» **PROBLEM TO SOLVE**
Each line below that contains "communes" should be counted. Give only the total.

» **DATA FOR THIS TASK**
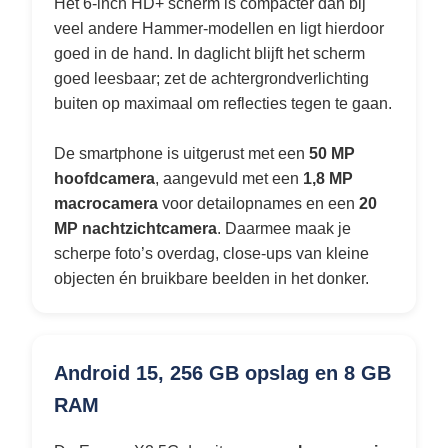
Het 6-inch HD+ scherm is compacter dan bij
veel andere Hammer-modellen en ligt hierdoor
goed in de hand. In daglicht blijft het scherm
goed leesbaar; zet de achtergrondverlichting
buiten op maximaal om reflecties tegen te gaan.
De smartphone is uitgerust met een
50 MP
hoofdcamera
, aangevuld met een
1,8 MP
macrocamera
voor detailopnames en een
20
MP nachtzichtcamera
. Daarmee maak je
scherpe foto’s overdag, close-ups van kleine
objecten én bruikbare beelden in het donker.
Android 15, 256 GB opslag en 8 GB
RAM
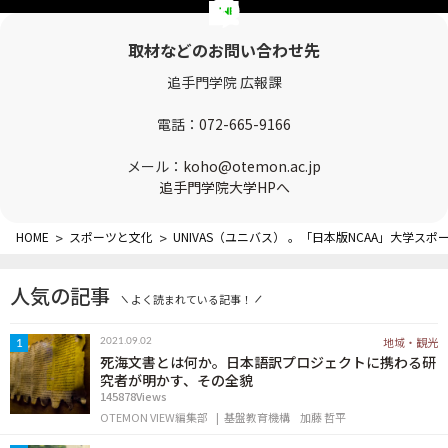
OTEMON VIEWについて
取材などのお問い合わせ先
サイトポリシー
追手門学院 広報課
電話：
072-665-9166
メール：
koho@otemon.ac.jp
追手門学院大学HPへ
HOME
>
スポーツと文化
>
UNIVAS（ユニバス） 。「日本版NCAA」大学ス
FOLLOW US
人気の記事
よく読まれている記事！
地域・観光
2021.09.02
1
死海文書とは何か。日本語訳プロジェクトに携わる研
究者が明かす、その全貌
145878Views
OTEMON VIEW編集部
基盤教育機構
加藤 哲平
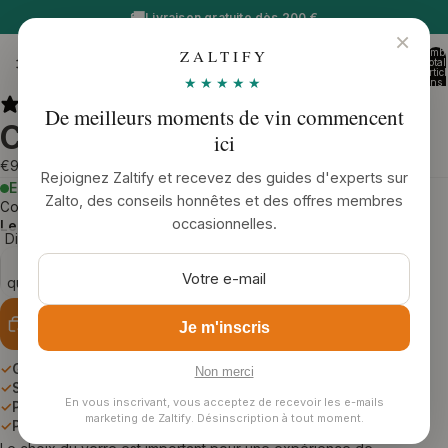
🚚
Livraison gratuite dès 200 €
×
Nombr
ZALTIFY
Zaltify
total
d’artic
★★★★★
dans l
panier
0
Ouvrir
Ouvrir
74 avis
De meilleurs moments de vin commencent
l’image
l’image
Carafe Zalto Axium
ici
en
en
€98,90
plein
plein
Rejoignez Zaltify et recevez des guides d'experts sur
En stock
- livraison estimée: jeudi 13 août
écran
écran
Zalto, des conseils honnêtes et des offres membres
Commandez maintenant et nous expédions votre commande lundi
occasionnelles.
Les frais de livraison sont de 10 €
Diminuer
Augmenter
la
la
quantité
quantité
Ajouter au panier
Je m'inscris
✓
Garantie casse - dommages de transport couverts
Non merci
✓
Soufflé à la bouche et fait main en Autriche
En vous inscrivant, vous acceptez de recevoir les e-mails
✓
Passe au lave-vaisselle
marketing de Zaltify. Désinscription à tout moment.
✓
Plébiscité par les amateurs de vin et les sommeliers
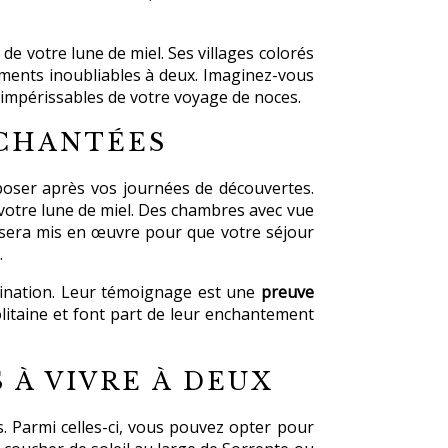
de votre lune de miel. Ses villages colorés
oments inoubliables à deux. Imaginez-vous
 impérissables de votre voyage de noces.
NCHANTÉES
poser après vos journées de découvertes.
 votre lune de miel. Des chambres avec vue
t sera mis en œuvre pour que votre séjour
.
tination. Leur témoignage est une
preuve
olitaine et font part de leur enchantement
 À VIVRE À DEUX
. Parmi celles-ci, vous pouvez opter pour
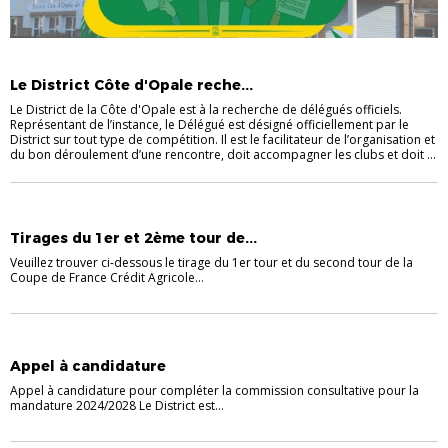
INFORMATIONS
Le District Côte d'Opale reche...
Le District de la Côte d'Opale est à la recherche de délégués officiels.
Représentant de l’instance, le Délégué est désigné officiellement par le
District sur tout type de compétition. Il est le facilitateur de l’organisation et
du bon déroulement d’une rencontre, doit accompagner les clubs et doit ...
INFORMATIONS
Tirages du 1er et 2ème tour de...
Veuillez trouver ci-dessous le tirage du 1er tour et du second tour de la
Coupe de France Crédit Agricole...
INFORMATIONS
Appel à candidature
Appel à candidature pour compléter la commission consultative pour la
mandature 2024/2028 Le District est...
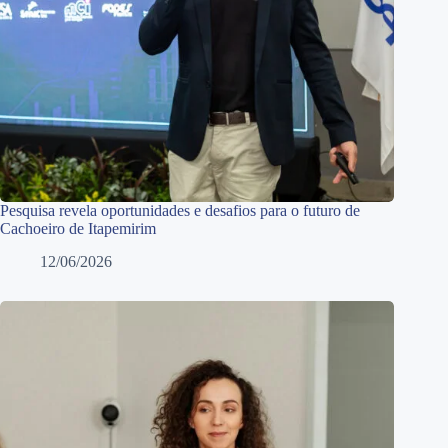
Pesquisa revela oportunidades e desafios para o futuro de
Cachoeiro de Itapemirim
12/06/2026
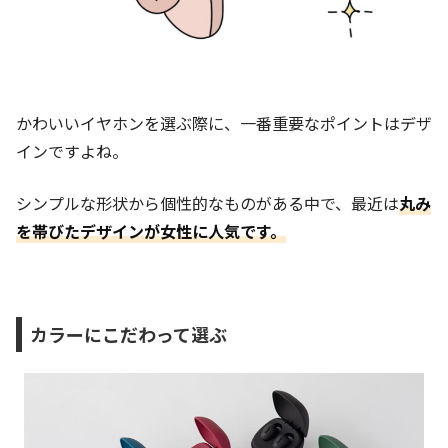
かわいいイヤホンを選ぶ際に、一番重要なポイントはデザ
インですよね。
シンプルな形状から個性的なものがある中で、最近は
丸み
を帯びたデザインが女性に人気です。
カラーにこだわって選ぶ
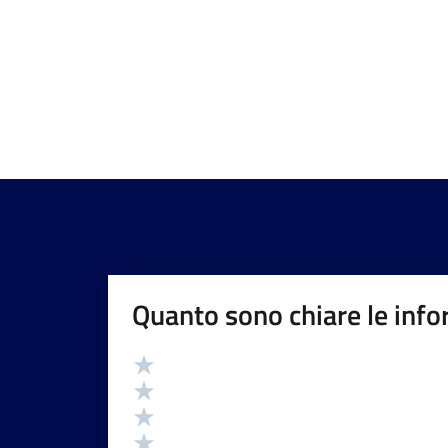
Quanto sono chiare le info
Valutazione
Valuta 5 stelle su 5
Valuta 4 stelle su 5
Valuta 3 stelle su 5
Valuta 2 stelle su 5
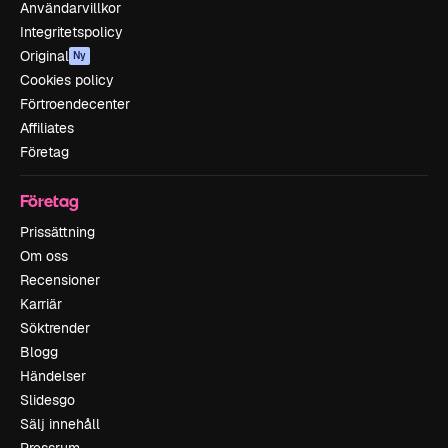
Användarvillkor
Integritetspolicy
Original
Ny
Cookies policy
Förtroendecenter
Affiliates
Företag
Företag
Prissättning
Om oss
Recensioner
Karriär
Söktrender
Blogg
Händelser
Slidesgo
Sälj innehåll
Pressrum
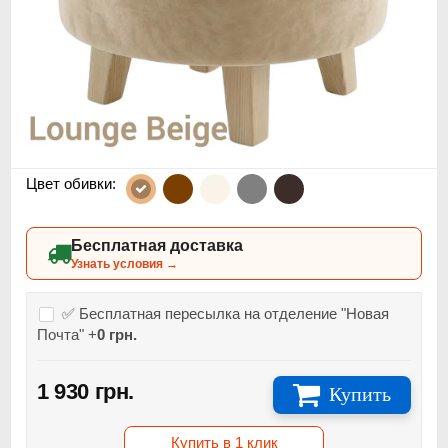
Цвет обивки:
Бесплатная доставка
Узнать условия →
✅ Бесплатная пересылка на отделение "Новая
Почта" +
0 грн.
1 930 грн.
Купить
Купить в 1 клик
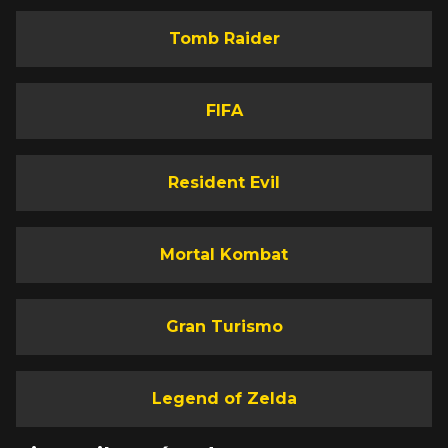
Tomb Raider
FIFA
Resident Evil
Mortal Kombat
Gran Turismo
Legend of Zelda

--

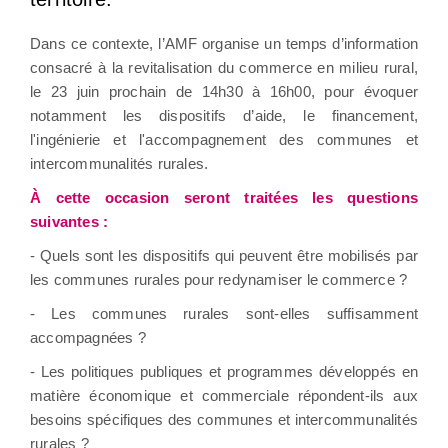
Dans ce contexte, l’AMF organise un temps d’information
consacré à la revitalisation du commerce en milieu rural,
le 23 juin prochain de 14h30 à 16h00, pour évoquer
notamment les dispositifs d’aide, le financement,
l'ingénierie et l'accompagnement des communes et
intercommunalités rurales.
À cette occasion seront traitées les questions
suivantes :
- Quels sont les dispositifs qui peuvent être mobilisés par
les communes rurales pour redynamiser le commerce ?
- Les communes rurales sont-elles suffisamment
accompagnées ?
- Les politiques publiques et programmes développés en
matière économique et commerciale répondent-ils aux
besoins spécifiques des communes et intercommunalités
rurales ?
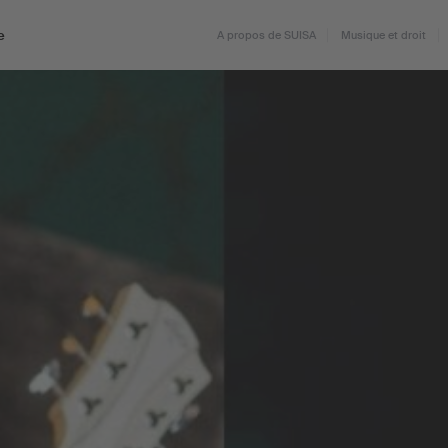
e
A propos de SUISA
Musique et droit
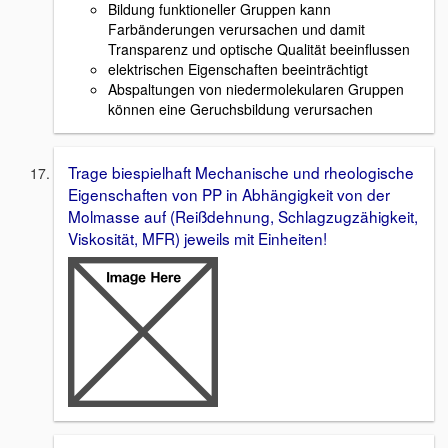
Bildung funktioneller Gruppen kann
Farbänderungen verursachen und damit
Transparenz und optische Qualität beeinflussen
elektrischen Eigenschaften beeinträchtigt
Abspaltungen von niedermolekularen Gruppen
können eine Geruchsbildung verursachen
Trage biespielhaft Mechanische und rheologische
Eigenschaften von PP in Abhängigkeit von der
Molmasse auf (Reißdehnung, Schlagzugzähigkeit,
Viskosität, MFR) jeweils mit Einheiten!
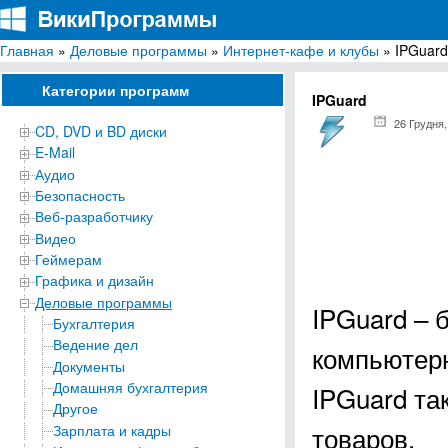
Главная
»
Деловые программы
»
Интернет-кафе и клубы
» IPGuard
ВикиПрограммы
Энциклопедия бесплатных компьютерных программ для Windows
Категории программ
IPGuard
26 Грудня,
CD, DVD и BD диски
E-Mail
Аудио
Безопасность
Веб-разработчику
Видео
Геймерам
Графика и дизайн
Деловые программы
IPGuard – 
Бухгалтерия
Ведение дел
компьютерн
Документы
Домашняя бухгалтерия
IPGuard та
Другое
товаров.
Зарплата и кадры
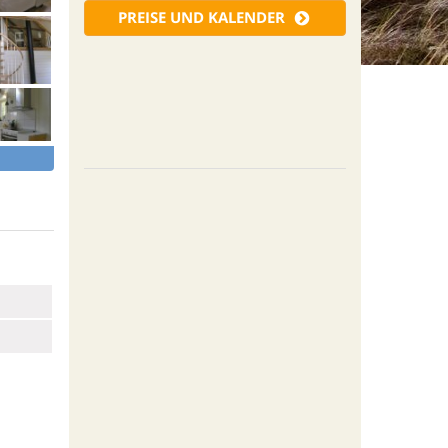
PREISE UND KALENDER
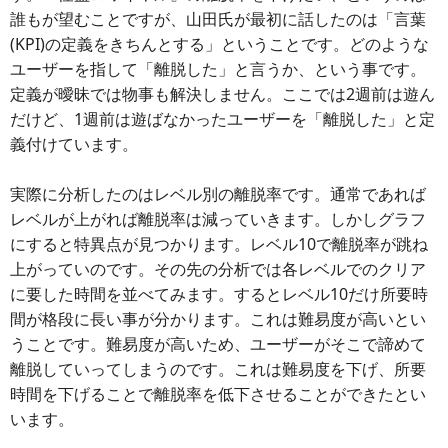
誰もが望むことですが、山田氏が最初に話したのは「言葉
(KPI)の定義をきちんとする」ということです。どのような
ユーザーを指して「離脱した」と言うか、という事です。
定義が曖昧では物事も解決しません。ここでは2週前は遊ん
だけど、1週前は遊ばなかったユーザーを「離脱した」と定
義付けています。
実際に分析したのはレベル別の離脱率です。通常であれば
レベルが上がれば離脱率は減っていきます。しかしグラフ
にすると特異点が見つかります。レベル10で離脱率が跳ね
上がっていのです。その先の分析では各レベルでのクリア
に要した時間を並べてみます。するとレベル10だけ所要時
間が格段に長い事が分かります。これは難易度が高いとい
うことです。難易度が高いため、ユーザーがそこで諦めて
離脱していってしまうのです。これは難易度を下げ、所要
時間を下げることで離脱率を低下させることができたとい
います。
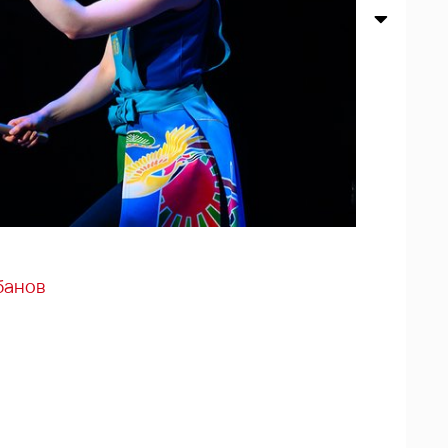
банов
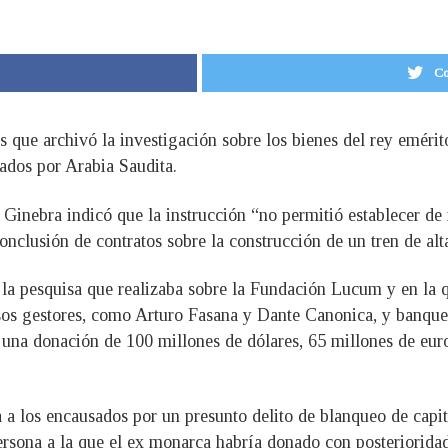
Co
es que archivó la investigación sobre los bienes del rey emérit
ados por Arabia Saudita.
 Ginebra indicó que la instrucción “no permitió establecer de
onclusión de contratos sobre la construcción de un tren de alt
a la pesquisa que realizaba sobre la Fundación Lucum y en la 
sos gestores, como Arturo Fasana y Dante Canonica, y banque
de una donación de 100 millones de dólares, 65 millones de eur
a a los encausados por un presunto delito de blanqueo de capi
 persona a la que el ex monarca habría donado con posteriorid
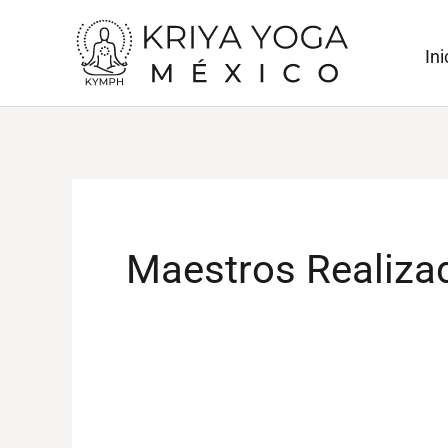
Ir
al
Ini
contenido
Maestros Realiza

» **PROBLEM SOLUTION**
4